Provided data:

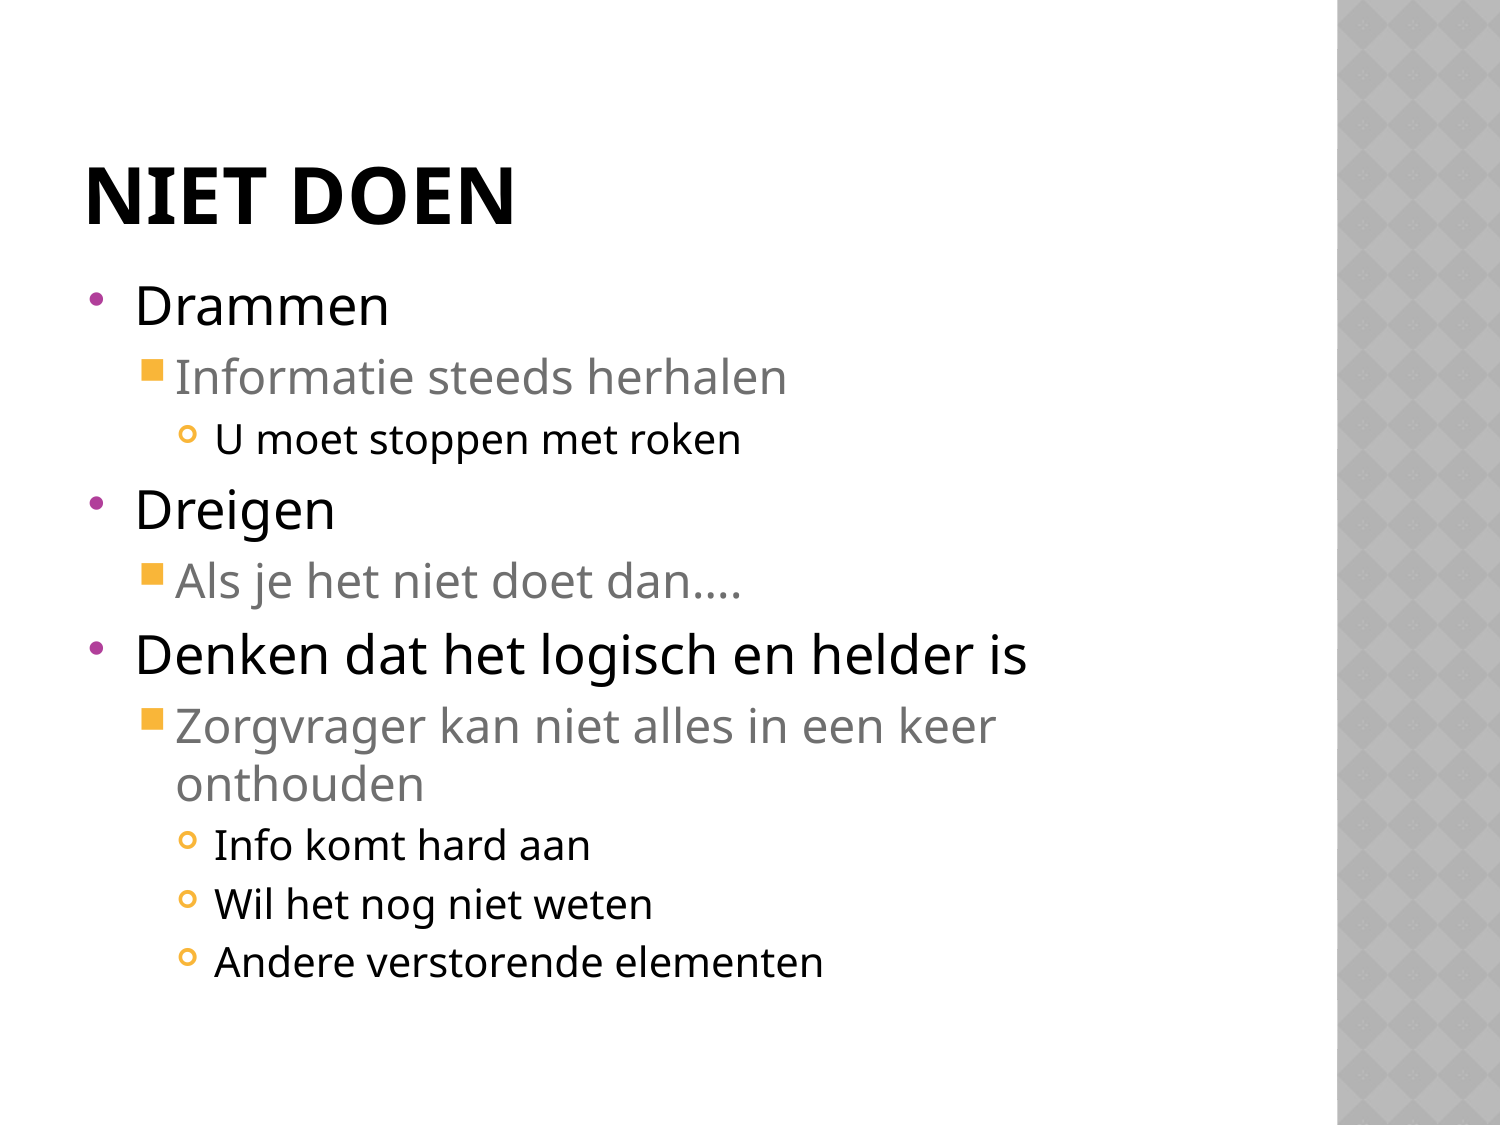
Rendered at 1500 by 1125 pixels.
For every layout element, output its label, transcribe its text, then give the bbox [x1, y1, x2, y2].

--

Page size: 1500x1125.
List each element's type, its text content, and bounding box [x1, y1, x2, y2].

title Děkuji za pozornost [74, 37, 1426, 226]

Aim of the task: All lines above between those holding "Rendered at 1500 by 1125 pixels." and "For every layout", inclusive, must be set down unchanged, and no other line may be included.

Answer section:
Rendered at 1500 by 1125 pixels.
For every layout element, output its label, transcribe its text, then give the bbox [x1, y1, x2, y2].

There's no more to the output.